BRIEF:
Output only the lines below that start at the line containing "X0388600Y0109809D01*" and end at the line containing "X0396268Y0128772D01*", with both ends kept.

Items from a dataset:

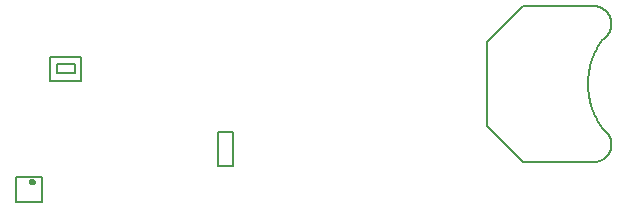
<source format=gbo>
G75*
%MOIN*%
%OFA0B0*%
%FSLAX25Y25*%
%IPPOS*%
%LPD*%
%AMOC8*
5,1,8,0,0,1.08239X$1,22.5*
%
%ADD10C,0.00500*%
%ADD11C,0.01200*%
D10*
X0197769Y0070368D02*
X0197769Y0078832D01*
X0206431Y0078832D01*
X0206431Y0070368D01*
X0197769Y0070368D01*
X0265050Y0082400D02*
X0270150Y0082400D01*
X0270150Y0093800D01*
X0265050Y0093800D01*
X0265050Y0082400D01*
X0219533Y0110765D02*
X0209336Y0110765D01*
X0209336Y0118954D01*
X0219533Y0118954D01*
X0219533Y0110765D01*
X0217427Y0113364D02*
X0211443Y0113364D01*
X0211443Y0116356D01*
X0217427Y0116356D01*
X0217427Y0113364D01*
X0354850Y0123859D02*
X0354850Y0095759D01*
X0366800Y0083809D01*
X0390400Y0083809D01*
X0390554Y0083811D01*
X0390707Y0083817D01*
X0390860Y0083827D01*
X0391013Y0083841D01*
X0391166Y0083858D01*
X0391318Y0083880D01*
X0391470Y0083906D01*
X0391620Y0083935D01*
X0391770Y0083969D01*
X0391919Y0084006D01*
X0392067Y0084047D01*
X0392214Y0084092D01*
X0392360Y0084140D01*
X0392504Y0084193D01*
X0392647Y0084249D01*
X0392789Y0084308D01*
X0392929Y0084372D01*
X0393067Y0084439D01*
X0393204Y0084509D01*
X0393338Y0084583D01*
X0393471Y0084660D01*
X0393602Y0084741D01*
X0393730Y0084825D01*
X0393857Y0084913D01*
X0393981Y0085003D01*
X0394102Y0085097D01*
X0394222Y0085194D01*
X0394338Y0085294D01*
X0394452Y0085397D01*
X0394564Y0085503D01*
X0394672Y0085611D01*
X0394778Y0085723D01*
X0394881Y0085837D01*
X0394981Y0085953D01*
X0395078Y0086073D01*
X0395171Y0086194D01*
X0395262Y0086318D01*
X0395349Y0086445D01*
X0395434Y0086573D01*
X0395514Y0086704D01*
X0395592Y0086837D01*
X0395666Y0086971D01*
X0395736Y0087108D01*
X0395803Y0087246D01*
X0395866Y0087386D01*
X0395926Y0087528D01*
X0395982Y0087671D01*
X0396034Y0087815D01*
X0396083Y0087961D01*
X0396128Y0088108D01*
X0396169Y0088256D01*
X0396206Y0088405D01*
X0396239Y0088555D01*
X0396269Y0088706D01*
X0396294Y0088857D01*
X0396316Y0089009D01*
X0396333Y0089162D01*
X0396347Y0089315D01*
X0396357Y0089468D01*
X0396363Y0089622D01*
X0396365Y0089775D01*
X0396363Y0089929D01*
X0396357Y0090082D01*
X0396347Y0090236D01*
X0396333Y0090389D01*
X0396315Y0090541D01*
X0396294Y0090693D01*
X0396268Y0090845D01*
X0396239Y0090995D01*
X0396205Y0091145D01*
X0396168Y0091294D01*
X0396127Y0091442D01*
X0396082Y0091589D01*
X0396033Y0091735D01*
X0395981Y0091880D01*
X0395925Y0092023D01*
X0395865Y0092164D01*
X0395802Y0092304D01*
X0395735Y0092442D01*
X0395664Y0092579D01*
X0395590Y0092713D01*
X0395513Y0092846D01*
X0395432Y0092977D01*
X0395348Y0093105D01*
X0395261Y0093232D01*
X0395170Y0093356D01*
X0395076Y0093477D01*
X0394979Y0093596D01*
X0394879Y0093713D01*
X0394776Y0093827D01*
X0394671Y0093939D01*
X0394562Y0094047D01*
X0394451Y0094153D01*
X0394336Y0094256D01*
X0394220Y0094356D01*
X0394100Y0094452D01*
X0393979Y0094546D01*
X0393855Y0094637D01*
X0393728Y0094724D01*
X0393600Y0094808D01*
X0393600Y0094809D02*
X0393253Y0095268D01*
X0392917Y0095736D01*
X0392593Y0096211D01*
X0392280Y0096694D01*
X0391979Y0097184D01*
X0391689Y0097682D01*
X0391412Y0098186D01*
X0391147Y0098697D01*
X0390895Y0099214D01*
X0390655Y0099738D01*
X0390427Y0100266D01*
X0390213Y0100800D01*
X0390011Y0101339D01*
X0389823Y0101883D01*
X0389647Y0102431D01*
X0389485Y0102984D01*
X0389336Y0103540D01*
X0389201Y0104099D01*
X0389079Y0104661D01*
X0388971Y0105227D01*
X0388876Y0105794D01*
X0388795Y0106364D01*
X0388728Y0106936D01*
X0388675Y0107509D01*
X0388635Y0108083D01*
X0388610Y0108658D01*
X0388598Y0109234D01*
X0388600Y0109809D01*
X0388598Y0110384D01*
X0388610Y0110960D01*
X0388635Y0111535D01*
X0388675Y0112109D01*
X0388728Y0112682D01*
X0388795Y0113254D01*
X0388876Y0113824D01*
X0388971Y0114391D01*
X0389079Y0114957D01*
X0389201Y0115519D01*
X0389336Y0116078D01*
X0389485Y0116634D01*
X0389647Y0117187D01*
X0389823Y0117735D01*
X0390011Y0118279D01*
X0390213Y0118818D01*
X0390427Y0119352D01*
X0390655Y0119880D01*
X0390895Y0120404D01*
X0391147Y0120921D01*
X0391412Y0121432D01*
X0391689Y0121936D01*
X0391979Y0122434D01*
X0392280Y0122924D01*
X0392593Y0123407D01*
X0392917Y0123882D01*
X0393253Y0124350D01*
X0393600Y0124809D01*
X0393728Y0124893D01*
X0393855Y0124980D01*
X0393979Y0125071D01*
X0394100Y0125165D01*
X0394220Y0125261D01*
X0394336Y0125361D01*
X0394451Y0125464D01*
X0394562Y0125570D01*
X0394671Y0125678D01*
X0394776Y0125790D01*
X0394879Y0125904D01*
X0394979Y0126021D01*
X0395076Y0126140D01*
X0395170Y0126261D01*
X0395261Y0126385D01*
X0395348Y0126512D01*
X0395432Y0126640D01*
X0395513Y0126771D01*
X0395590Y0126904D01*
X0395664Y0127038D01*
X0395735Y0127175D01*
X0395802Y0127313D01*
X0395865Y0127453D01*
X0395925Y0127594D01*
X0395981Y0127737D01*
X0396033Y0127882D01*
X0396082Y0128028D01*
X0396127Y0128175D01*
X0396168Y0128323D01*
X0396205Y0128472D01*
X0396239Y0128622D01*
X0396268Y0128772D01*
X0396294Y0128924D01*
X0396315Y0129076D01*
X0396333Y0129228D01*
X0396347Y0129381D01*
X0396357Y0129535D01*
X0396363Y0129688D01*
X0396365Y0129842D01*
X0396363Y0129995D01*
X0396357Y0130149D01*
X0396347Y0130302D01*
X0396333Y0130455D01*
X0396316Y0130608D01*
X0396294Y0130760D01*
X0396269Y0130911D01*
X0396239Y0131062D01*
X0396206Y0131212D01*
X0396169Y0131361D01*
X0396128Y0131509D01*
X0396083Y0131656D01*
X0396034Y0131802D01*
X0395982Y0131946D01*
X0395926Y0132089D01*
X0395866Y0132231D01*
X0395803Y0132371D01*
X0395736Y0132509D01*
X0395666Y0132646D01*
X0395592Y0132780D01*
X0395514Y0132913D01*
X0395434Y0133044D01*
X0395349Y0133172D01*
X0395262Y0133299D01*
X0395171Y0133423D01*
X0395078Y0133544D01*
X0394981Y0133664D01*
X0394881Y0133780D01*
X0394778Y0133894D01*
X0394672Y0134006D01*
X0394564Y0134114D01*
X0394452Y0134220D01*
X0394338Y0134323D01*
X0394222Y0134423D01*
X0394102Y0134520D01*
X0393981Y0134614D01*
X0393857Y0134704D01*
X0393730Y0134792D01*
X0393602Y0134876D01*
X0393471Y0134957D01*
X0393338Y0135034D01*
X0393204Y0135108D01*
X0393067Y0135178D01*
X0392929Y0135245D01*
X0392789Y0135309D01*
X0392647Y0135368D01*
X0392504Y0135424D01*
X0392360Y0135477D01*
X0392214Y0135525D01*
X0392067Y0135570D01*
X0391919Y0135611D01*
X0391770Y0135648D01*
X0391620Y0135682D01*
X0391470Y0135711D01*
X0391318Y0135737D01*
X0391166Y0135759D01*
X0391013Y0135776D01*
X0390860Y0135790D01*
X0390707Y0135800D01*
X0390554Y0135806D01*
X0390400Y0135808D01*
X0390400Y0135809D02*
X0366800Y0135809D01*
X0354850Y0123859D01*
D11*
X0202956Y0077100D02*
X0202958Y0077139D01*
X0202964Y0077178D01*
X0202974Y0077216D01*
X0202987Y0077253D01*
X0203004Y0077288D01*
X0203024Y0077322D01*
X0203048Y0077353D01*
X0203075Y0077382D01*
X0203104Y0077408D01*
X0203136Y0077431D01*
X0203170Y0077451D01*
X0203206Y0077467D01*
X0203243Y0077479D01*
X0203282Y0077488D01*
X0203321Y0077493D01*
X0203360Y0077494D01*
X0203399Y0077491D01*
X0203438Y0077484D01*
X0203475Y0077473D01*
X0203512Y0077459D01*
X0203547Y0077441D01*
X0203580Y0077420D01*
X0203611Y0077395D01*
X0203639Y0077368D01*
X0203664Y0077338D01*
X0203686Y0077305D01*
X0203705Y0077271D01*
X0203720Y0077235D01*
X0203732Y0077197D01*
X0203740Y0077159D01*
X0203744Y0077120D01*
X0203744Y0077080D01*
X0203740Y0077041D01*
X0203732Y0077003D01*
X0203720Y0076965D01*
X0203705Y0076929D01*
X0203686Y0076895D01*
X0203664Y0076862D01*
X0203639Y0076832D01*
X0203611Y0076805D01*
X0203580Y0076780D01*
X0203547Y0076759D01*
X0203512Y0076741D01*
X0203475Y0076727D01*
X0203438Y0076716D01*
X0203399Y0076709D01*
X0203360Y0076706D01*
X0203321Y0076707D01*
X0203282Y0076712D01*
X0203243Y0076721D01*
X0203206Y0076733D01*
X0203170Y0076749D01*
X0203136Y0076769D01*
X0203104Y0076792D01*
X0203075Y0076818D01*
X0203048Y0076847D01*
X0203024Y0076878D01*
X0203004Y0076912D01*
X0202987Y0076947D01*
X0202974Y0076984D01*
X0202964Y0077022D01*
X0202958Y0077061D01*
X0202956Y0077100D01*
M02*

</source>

...

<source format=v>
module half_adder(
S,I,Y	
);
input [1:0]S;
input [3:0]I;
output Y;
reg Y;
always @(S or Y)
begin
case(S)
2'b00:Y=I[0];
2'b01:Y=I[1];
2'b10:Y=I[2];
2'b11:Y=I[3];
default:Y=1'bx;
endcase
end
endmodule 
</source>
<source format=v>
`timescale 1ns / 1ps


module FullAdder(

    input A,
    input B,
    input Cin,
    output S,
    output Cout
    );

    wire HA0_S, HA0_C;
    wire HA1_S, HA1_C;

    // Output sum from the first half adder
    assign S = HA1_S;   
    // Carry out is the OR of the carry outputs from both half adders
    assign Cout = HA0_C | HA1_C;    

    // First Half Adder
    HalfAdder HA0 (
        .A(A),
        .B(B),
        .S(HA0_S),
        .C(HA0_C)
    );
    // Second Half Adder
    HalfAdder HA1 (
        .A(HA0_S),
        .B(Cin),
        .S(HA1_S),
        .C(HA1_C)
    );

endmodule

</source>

--

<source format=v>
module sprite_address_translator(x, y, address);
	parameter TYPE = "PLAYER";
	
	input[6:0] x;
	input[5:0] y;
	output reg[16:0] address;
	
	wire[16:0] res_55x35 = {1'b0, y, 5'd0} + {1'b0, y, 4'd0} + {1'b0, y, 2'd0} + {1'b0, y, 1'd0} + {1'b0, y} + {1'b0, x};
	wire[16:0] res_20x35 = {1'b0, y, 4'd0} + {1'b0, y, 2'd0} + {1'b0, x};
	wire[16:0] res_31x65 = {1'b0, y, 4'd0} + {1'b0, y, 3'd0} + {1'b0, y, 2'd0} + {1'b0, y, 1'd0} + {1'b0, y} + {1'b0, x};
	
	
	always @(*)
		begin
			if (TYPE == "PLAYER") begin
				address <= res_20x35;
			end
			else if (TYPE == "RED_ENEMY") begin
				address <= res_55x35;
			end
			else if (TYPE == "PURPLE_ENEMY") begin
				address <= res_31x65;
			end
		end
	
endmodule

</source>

EXERCISE ANSWER:
X0388600Y0109809D01*
X0388598Y0110384D01*
X0388610Y0110960D01*
X0388635Y0111535D01*
X0388675Y0112109D01*
X0388728Y0112682D01*
X0388795Y0113254D01*
X0388876Y0113824D01*
X0388971Y0114391D01*
X0389079Y0114957D01*
X0389201Y0115519D01*
X0389336Y0116078D01*
X0389485Y0116634D01*
X0389647Y0117187D01*
X0389823Y0117735D01*
X0390011Y0118279D01*
X0390213Y0118818D01*
X0390427Y0119352D01*
X0390655Y0119880D01*
X0390895Y0120404D01*
X0391147Y0120921D01*
X0391412Y0121432D01*
X0391689Y0121936D01*
X0391979Y0122434D01*
X0392280Y0122924D01*
X0392593Y0123407D01*
X0392917Y0123882D01*
X0393253Y0124350D01*
X0393600Y0124809D01*
X0393728Y0124893D01*
X0393855Y0124980D01*
X0393979Y0125071D01*
X0394100Y0125165D01*
X0394220Y0125261D01*
X0394336Y0125361D01*
X0394451Y0125464D01*
X0394562Y0125570D01*
X0394671Y0125678D01*
X0394776Y0125790D01*
X0394879Y0125904D01*
X0394979Y0126021D01*
X0395076Y0126140D01*
X0395170Y0126261D01*
X0395261Y0126385D01*
X0395348Y0126512D01*
X0395432Y0126640D01*
X0395513Y0126771D01*
X0395590Y0126904D01*
X0395664Y0127038D01*
X0395735Y0127175D01*
X0395802Y0127313D01*
X0395865Y0127453D01*
X0395925Y0127594D01*
X0395981Y0127737D01*
X0396033Y0127882D01*
X0396082Y0128028D01*
X0396127Y0128175D01*
X0396168Y0128323D01*
X0396205Y0128472D01*
X0396239Y0128622D01*
X0396268Y0128772D01*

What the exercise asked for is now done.